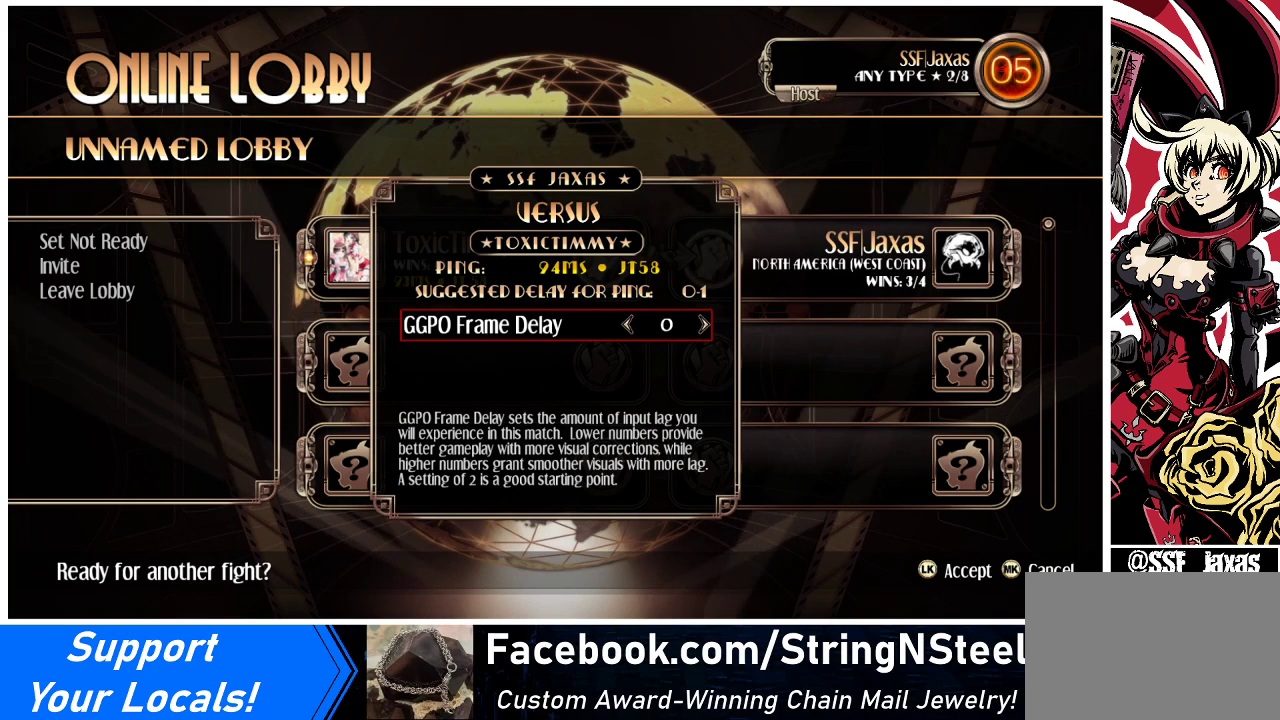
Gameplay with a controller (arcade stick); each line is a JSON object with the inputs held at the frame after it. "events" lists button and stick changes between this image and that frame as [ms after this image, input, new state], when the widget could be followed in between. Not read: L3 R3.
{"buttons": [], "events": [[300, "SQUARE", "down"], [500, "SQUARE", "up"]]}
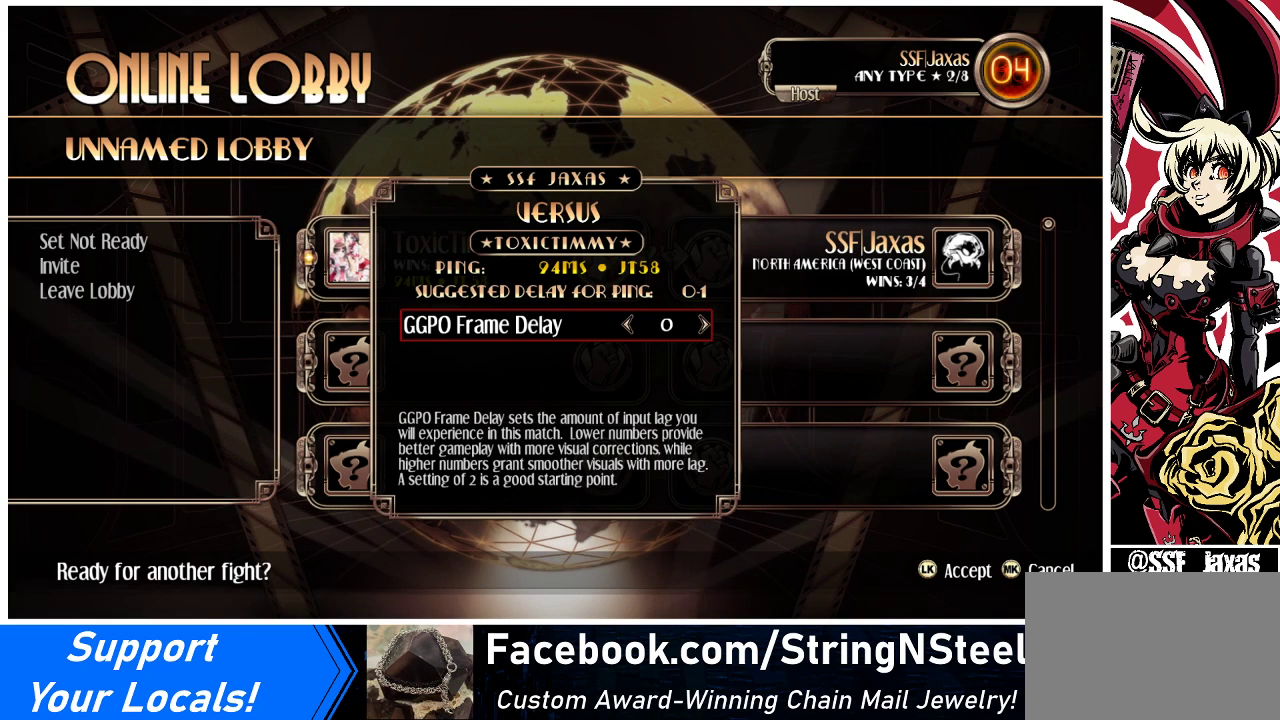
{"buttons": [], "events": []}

Assignment:
Copy all the material word for word, minus its pictures.

Result of the exercise:
Gameplay with a controller (arcade stick); each line is a JSON object with the inputs held at the frame after it. "events" lists button and stick changes between this image and that frame as [ms after this image, input, new state], when the widget could be followed in between. Not read: L3 R3.
{"buttons": [], "events": [[300, "SQUARE", "down"], [500, "SQUARE", "up"]]}
{"buttons": [], "events": []}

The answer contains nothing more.